- GESTELLTE AUFGABE 1 -
Schreibe aus dem Textauszug wortgetreu den Abschnitt zwischen „Der Reichswirtschaftsminister trug“ und „Devisenbestimmungen zu verbinden.“ ab, beide Stellen eingeschlossen.
- GESTELLTE AUFGABE 2 -
Beantworte anhand des Textauszugs die folgenden Fragen.
(a) Wer trug vor, dass neue Maßnahmen zur Besserung der Devisenlage für erforderlich gehalten werden?
(b) Welche Einrichtung hält diese Maßnahmen für erforderlich?
(c) Infolge wovon glaubt die Wirtschaft, nicht sicher kalkulieren zu können?

Der Reichswirtschaftsminister trug sodann vor, daß die Reichsbank neue Maßnahmen zur Besserung der Devisenlage für erforderlich halte, und zwar keine Verschärfung der Devisenbestimmungen. Sodann mehrten sich die Klagen aus der Wirtschaft, die glaube, nicht sicher kalkulieren zu können infolge des Fehlens der Termindevisen. Es scheine ihm notwendig, wieder Termindevisen oder eine Devisen-Clearingstelle einzuführen. Er bitte, diese Regelung mit der Verschärfung der Devisenbestimmungen zu verbinden.

(Ein Datenblock)
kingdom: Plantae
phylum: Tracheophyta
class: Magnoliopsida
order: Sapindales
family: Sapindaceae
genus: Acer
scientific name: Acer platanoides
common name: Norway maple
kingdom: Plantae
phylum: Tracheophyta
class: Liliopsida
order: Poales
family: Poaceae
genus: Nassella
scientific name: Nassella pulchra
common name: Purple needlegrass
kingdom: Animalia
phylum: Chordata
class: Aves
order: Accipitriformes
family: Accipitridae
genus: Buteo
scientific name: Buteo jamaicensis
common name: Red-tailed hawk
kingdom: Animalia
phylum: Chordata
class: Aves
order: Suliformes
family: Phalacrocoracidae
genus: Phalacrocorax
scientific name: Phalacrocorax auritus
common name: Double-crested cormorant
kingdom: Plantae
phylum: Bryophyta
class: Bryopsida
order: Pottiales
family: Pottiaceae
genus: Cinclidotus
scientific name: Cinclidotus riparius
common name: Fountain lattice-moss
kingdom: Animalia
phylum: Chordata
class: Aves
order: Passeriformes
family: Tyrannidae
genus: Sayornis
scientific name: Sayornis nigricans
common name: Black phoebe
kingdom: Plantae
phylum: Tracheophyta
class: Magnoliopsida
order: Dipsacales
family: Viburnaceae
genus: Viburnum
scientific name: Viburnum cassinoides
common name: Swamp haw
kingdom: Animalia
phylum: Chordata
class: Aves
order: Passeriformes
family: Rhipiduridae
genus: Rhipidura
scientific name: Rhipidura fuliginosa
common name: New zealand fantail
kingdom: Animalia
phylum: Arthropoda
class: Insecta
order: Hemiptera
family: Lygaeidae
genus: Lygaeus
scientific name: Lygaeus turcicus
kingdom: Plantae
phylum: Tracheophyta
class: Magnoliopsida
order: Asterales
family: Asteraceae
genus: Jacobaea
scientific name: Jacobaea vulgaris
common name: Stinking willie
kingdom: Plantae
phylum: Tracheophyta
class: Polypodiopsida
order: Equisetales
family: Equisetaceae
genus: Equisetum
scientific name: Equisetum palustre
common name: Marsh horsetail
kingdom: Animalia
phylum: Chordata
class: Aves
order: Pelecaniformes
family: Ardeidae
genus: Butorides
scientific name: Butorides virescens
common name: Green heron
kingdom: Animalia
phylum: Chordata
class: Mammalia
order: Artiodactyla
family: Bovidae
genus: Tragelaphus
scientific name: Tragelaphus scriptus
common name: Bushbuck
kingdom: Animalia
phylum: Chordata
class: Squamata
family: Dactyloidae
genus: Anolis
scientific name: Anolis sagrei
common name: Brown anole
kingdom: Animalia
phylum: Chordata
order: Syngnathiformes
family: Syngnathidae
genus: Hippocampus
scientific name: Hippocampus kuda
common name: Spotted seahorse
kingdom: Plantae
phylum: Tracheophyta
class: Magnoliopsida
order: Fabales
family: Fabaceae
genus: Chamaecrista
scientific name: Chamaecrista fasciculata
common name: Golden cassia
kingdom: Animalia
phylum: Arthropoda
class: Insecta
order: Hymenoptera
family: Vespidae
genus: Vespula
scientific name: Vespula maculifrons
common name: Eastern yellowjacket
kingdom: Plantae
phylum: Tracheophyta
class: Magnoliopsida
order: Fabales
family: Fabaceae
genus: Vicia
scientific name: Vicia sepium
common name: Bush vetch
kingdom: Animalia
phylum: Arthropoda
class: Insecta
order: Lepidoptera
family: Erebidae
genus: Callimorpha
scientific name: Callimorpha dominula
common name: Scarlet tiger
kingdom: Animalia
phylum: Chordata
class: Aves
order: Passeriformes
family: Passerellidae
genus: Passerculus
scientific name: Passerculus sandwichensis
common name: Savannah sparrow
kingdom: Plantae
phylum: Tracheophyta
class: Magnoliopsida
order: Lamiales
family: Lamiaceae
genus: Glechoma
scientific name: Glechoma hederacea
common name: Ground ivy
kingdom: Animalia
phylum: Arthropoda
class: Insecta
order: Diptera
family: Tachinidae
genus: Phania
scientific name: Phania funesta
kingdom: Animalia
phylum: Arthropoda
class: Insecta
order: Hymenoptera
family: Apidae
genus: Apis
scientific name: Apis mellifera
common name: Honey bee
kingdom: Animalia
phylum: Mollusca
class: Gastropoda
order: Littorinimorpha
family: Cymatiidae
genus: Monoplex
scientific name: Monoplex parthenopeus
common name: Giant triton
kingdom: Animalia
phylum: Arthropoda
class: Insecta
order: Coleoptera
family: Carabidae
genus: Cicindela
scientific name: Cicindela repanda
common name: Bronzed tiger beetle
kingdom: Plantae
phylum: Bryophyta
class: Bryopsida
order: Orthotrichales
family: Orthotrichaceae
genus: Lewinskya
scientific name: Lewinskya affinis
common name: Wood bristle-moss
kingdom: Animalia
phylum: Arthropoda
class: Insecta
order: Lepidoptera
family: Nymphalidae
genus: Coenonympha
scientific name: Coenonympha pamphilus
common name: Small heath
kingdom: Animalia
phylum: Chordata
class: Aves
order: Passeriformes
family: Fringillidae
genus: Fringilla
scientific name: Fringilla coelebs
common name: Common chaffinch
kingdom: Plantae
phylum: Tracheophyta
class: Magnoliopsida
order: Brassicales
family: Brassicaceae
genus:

- ERGEBNIS DER AUFGABE 1 -
Der Reichswirtschaftsminister trug sodann vor, daß die Reichsbank neue Maßnahmen zur Besserung der Devisenlage für erforderlich halte, und zwar keine Verschärfung der Devisenbestimmungen. Sodann mehrten sich die Klagen aus der Wirtschaft, die glaube, nicht sicher kalkulieren zu können infolge des Fehlens der Termindevisen. Es scheine ihm notwendig, wieder Termindevisen oder eine Devisen-Clearingstelle einzuführen. Er bitte, diese Regelung mit der Verschärfung der Devisenbestimmungen zu verbinden.

- ERGEBNIS DER AUFGABE 2 -
(a) Der Reichswirtschaftsminister.
(b) Die Reichsbank.
(c) Infolge des Fehlens der Termindevisen.